Analysis and further thoughts

This supplementary information is to help interpret the accounts and also some of my own reflections. 

 

Unrestricted money and reserves

 

How much have we got? £64,437, we have added an extra £3,682 to the reserves last year which is not that significant on income of £273,249

 

Sounds like quite a bit overall though? Not really, it would cover us for about 2.5 months if we lost any significant income streams and we also owe £244k loan we borrowed to do up the building.

 

How much would we like ideally? This does change from time to time but a rough rule of thumb is 6 months running costs which is ~£150k although to ensure more sustainability we should look to pay down the loan as soon as possible. Over the next 3-5 years if we can grow the reserves and reduce the loan through capital payments they might be at a similar level which would give us more financial stability. 

 

Ultimately the reserves are to further the objectives of the charity which means striking a balance between spending money doing stuff now and saving money to ensure any blips don't stop you doing stuff in the long term.

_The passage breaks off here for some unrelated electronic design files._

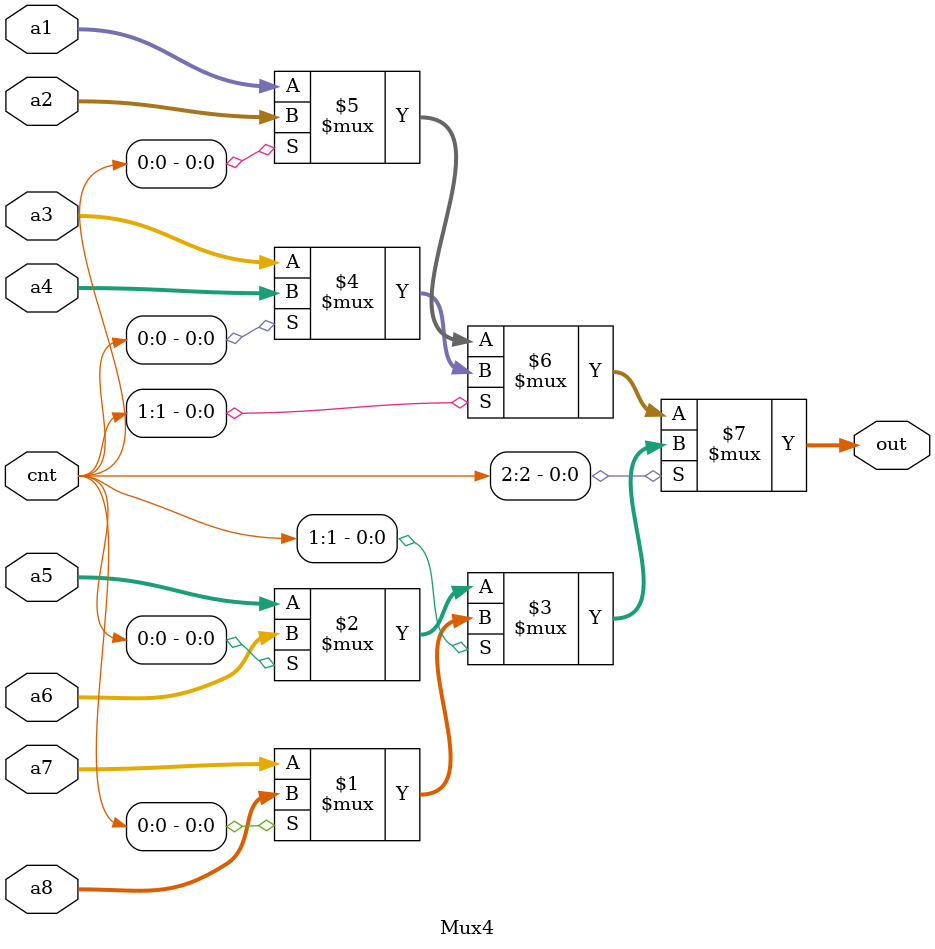
<source format=v>
module Mux4(a1, a2, a3, a4, a5, a6, a7, a8, cnt, out);
    input [31:0] a1, a2, a3, a4, a5, a6, a7, a8;
    input [2:0] cnt;
    output [31:0] out;
    assign out = cnt[2] ? cnt [1] ? (cnt [0] ? a8 : a7) : (cnt[0] ? a6 : a5) : cnt [1] ? (cnt [0] ? a4 : a3) : (cnt[0] ? a2 : a1);
endmodule
</source>
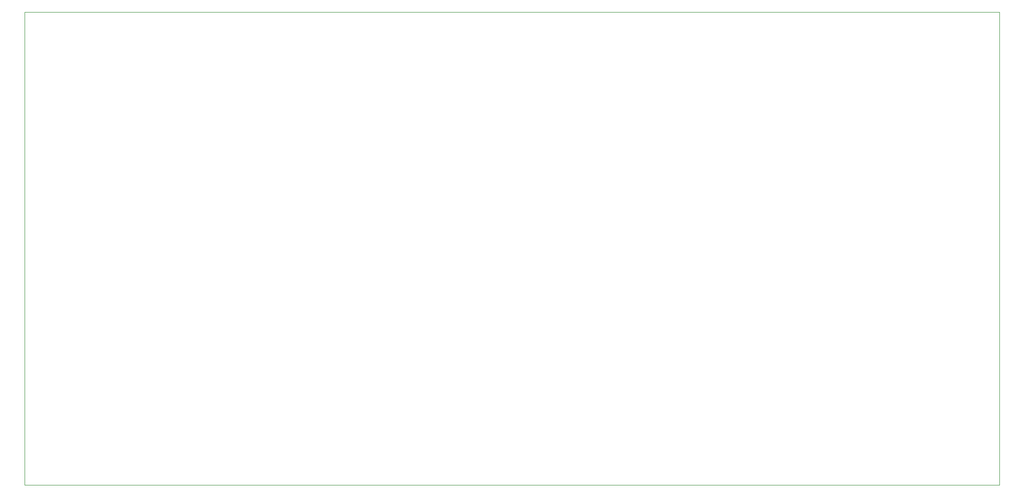
<source format=gbr>
%TF.GenerationSoftware,KiCad,Pcbnew,9.0.5*%
%TF.CreationDate,2025-10-28T20:55:24+05:00*%
%TF.ProjectId,LV08,4c563038-2e6b-4696-9361-645f70636258,rev?*%
%TF.SameCoordinates,Original*%
%TF.FileFunction,Profile,NP*%
%FSLAX46Y46*%
G04 Gerber Fmt 4.6, Leading zero omitted, Abs format (unit mm)*
G04 Created by KiCad (PCBNEW 9.0.5) date 2025-10-28 20:55:24*
%MOMM*%
%LPD*%
G01*
G04 APERTURE LIST*
%TA.AperFunction,Profile*%
%ADD10C,0.050000*%
%TD*%
G04 APERTURE END LIST*
D10*
X57540000Y-29010000D02*
X228670000Y-29010000D01*
X228670000Y-112120000D01*
X57540000Y-112120000D01*
X57540000Y-29010000D01*
M02*

</source>
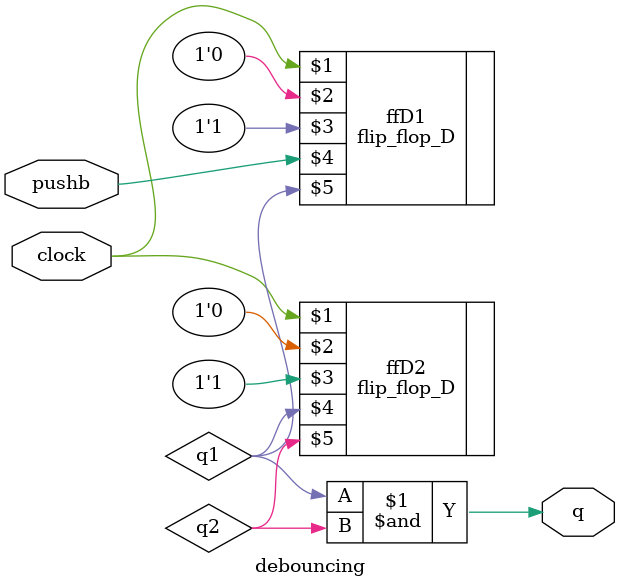
<source format=sv>
module debouncing(input logic clock, pushb, output logic q);

	logic q1, q2;
	
	flip_flop_D #(1) ffD1(clock, 1'b0, 1'b1, pushb, q1);
	flip_flop_D #(1) ffD2(clock, 1'b0, 1'b1, q1, q2);
	
	assign q = q1 & q2;	
	
endmodule 
</source>
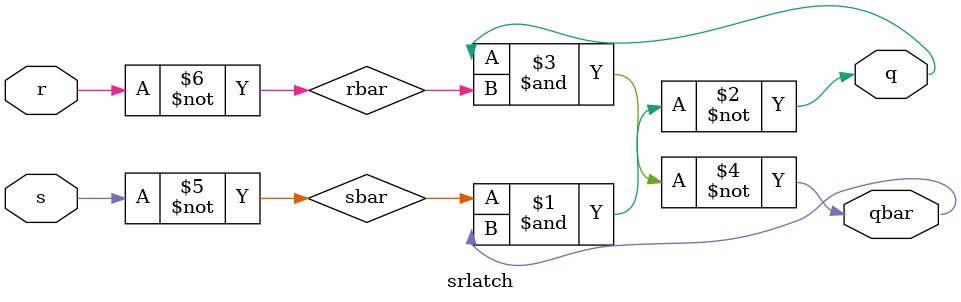
<source format=v>
module srlatch (q,qbar,s,r);
input s,r;
output q,qbar;
wire sbar,rbar;

not n1 (sbar,s);
not n2 (rbar,r);

nand a1 (q,sbar,qbar);
nand a2 (qbar,q,rbar);

endmodule
</source>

It is not to stockpile cash and do nothing with but on the other hand running out of money can be incredibly disruptive and we want to avoid that.

 

What are the key take away figures from the Independent Examination?

 

We had income of  ~£273k which was ~£40k more than the year before

We now have ~£230k of value (balance sheet)

Of that ~£230k value, ~£64k is cash in the bank, £122k is the building value and ~£44k is project money

 

 

How much money did we get in and what did we spend it on?

 

So we know we got ~£40k more income than the previous year.

 

We had ~£50k more in grants this year, £14k more rental income and £13k more in Training income but no large donation like the previous year only £3,766 relating to gift aid from the previous years donation which is about what the overall profit was for the year

 

All the restricted income is within the 'charitable activities' section as the restrictions are usually by funders. 55% of the income was restricted which is higher than 44% in the previous year but this is merley a reflection of the grants like for like growth being significantly higher compared to the other unresricted streams growth. This is still much lower than a historical average well above 90% and we continue to work hard diversifying and growing non-grant income to become more sustainable in the long term.